Photo: Wikimedia Commons
As the world mourns the passing of Neil Alden Armstrong, the first man to land on the moon, so many are recognising his numerous achievements and marveling at the fact that, unlike other astronauts, he never tried to take advantage of his fame.Like most true heroes, he felt that he was only doing his job.
Those close to him have said that he always felt embarrassed that he was given most of the credit for an effort that involved tens of thousands of other people. Why was he given so much of the credit? Brand marketers will tell you that it was because of one of the most powerful forces in branding—being first to a new position.
The First In So Many Ways
Neil Armstrong was the first to walk on the moon. He was also the first human to take a step on any physical world beyond the Earth. Moreover, he was the first to explore a mysterious new world with TV cameras and so many people around the world watching.
This underscored his place in history and seared the event in the minds of those watching the landing on July 20, 1969. It did the same for those that saw the event on replays or read about it in history books. People don’t forget the first man to walk on the moon because (1) he was first and (2) it was such an important event. Neil Armstrong also helped us to remember this feat with memorable “branding” phrases such as “The Eagle has landed” and “That’s one small step for man, one giant leap for mankind.”
First Mover Advantage
Whenever I teach a marketing course or seminar on branding, I ask the question, “Who was the first man on the moon?” In all cases, I get the answer—”Neil Armstrong.” When I ask the question, “Who was second?” a couple of people timidly mumble, “Buzz Aldrin.” Then, when I ask who was third, I have never gotten a response—right or wrong.
This makes my point. It is very powerful to be first. Second, while better than third, does not have the same power. Third is hard to remember, and any position beyond third is nearly impossible to remember. If you ask who won the Super Bowl or the World Series last year, many will be able to remember. Some will remember who came in second, but very few remember beyond that.
Those doing the marketing for businesses that create products should understand this concept. Being first, or what some call the “first-mover” advantage, can be a very advantageous position if the company supports this position with effective advertising and marketing communications. It is usually a big advantage to be first, but unless it is properly recorded and communicated, few will be able to remember who or what is first.
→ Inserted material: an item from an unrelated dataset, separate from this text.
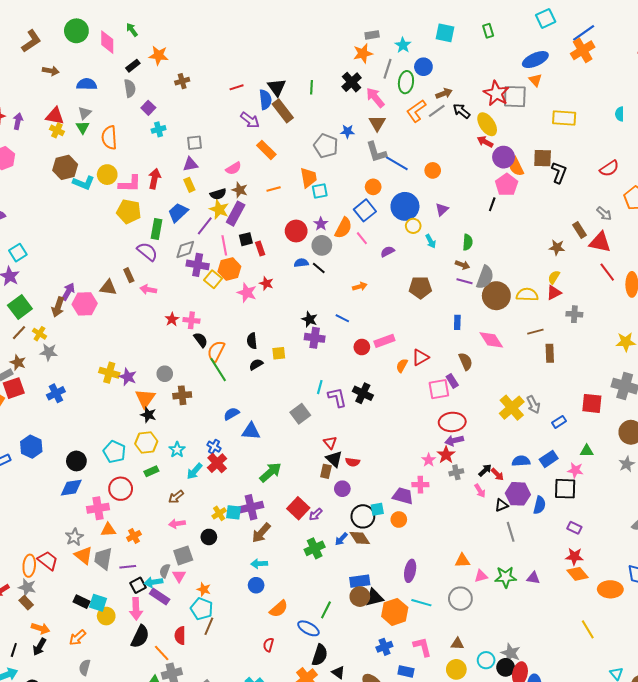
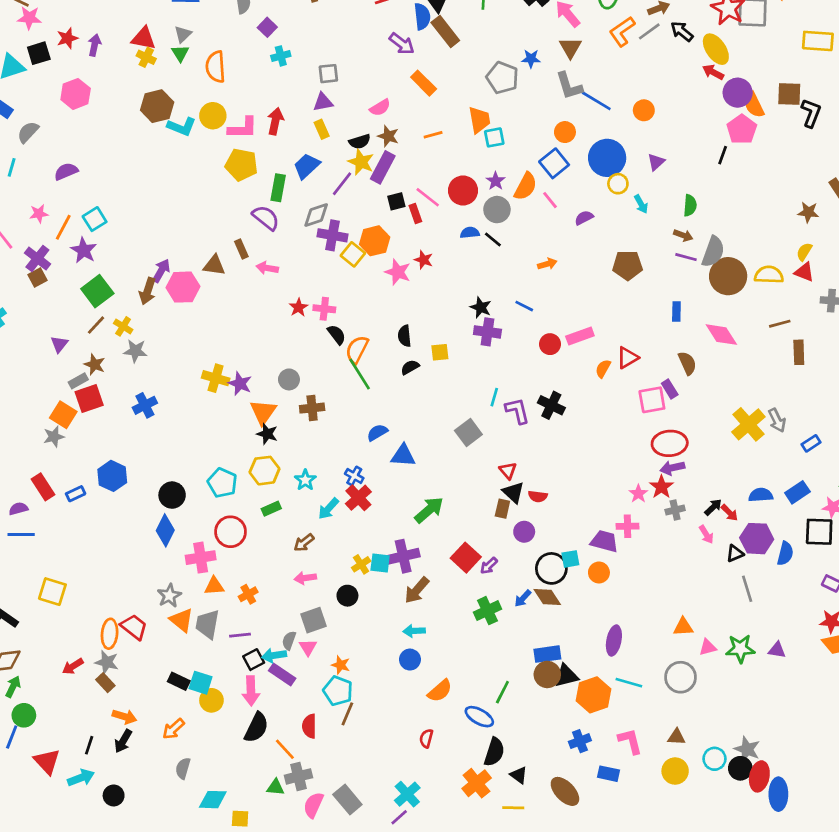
pink line: (224, 245) -> (428, 197), moved, turned -42
red triangle: (554, 293) -> (804, 272), turned 49
blue diamond: (71, 488) -> (165, 530), turned -55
Why Being First Can Be A Powerful Advantage
There are many reasons why being first to a position, with the support of good communications, can provide a big advantage to a business. Here are just a few.
1. Uniqueness: The one who is first achieves automatic uniqueness. Uniqueness if expressed as a benefit to the target audience will get people’s attention and interest. It also means there is no direct competition. For all these reasons, uniqueness provides a big brand advantage.
2. New: People are attracted to things that are new. If advertisers put a “news” word in the headline of a marketing communication, such as first, they will increase attention, interest in the ad, and memorability by double digits (≥10%). David Ogilvy accumulated this data when he worked for the Gallup organisation, and talks about it in his book Ogilvy on Advertising.
3. Memorable: People pay more attention and better remember who is first to a position. Apple was first in the brain with a tablet computer and the iPad still has a big lead over rivals. Gartner says that Apple had a 66.6% share of the tablet market in 2011 and is projected to have a 61.3% share in 2012 (which may be higher depending on the law suit resolution between Samsung and Apple).
May They Rest In Peace:
The first man on the moon, the inventor of Coca Cola, and the creator of Mickey Mouse all share the same distinction. They were first to do something that so many of us appreciate and remember. While Neil Armstrong chose not to capitalise on his fame, Coca Cola and Disney have become extremely valuable brands that are worth, depending on who is counting, many billions of dollars. May they, and all those that were the first to do things that makes people’s lives better, rest in peace.